Menurutnya, munculnya nama-nama khas masyarakat Sunda di belantika Tanah Air, diharapkan mampu memperkuat tali silaturahmi sesama masyarakat Sunda.
"Karena memang kami sebagai suku Sunda dan lainnya memiliki ciri khas yang saling menguatkan dengan suku lainnya di Indonesia," ujar dia bangga.
Dalam strata masyarakat Sunda, nama Asep merupakan nama kesayangan yang diberikan orangtua bagi anak laki-laki. "Kalau dulu tok panggilan, namun sekarang justru nama depan yang tercatat sebagai nama seseorang," ujar dia.
Bahkan kini, nama Asep tidak hanya menjadi kebanggaan dan ciri khas masyarakat Sunda semata, tetapi masyarakat dan suku lainnya di Indonesia, mulai menggunakannya.
"Bahkan di Bojonegoro nama Asep malah dipakai perempuan, namanya Asep Purwani," ujar dia.
Kemudian di beberapa daerah lainnya nama Asep kemudian digabungkan dengan marga atau marga satu suku, seperti Asep Situmorang, Asep Sugiarto, meskipun tidak memiliki ikatan keturunan suku Sunda sama sekali.
"Dia bahkan tidak bisa bahasa sunda sama sekali, namun tetap bangga menggunakan nama Asep," ujar dia.
Namun meskipun demikian, Asep mengklaim jika nama Asep memiliki filosopi yang mendalam, sekaligus doa bagi anak laki-laki yang menyandang nama Asep.
"A itu artinya agama, S itu sosial atau berjiwa sosial, E itu ekonomi atau menjadi pemimpin dalam dunia usia dan P adalah Pendidikan," papar dia.
Advertisement
Pengaruh Kerajaan Mataram
Pamong Budaya Bidang Sejarah Dinas Pariwisata dan Budaya Garut Warjita mengatakan, penyebutan nama panggilan kesayangan yang berkembang di masyarakat, tidak lepas dari pola tatanan sosial yang dibentuk Kerajaan Mataram, sebagai penguasa kerajaan di pulau Jawa saat itu.

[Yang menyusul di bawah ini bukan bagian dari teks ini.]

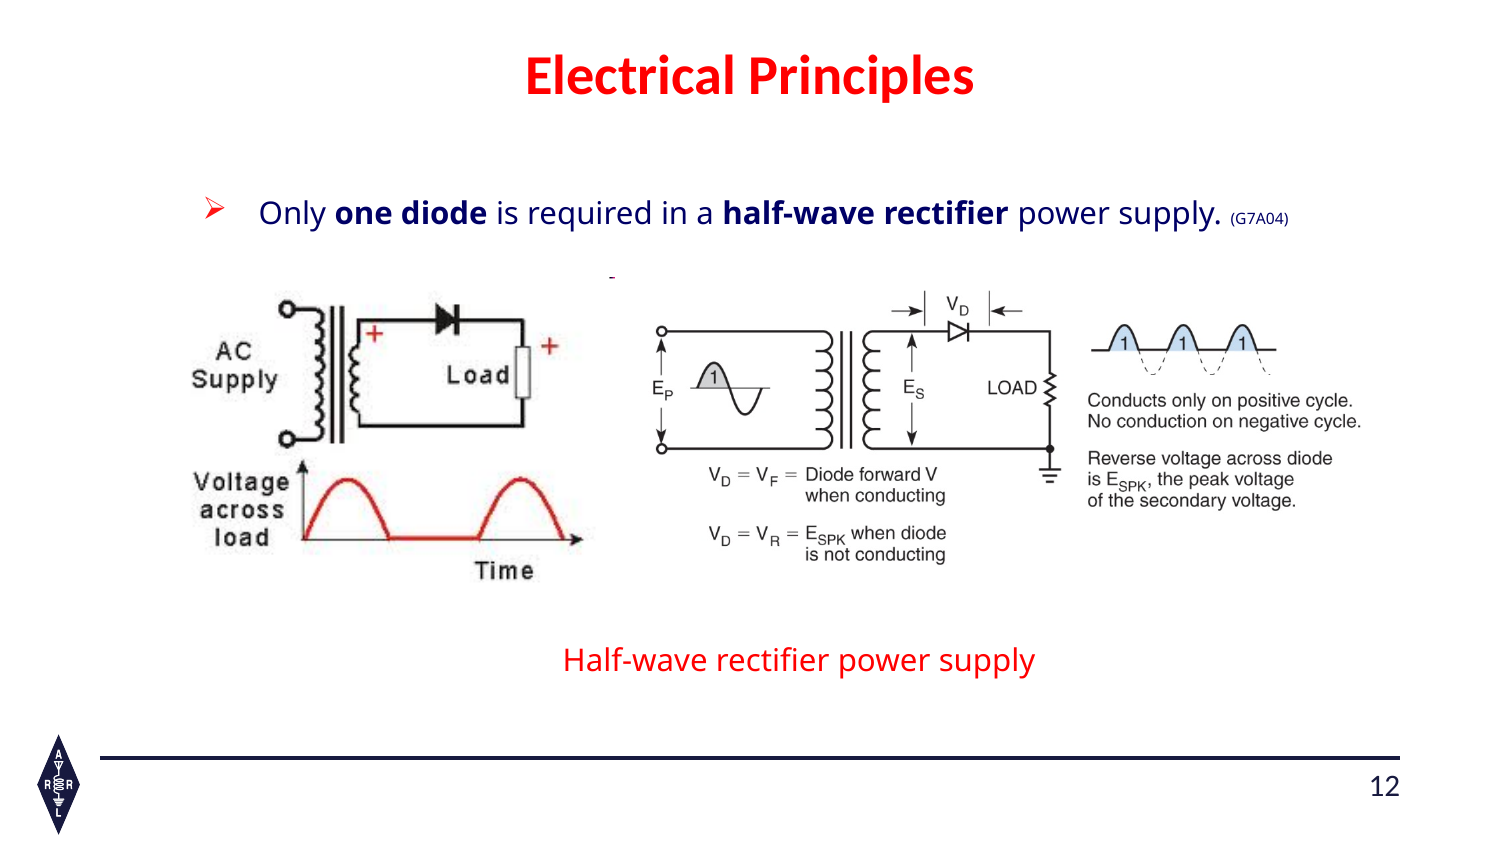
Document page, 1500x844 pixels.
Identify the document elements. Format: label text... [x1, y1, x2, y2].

picture [37, 734, 80, 835]
text_box Half-wave rectifier power supply [551, 634, 1081, 683]
text_box Only one diode is required in a half-wave rectifier power supply. (G7A04) [187, 185, 1313, 277]
text_box Only one diode is required in a half-wave rectifier power supply. (G7A04) [187, 588, 1313, 797]
title Electrical Principles [218, 32, 1282, 139]
slide_number 12 [1302, 761, 1400, 807]
picture [169, 263, 1384, 588]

"Garut dan kerajaan di Jawa Barat itu salah satu bagian dari kekuasaan Mataram," kata dia.
Di bawah kekuasaan Sultan Agung saat itu, dibentuk tatanan sosial masyarakat sehingga memungkinkan adanya kasta yang berkembang di tengah kehidupan masyarakat.
“Walaupun panggilan Asep dan Encep sama buat anak laki-laki, namun statusnya beda," kata dia.

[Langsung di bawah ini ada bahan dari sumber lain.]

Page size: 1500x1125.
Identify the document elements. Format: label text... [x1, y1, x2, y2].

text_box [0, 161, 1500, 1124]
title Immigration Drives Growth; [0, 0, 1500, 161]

Akibatnya, semakin tinggi status sosial di masyarakat, panggilan yang berlaku di masyarakat pun berbeda termasuk hingga menyangkut keturunan.
"Encep itu panggilan buat anak ningrat, sementara ujang panggilan buat anak rakat jelata, padahal keduanya sama panggilan buat anak laki-laki," kata dia.
Bahkan, panggilan bungsu yang merujuk pada anak paling bontot, belakangan justru menjadi nama Cucu atau Ucu, untuk menunjukan anak paling akhir dari sebuah keluarga.
Kini, seiring berjalannya waktu, panggilan kesayangan yang berkembang di tingkat strata sosial tempo dulu, akhirnya digunakan sebagai nama oleh masyarakat.
"Dan memang tidak ada larangan, sah-sah saja menjadi sebuah nama orang bagi generasi berikutnya," ungkap dia.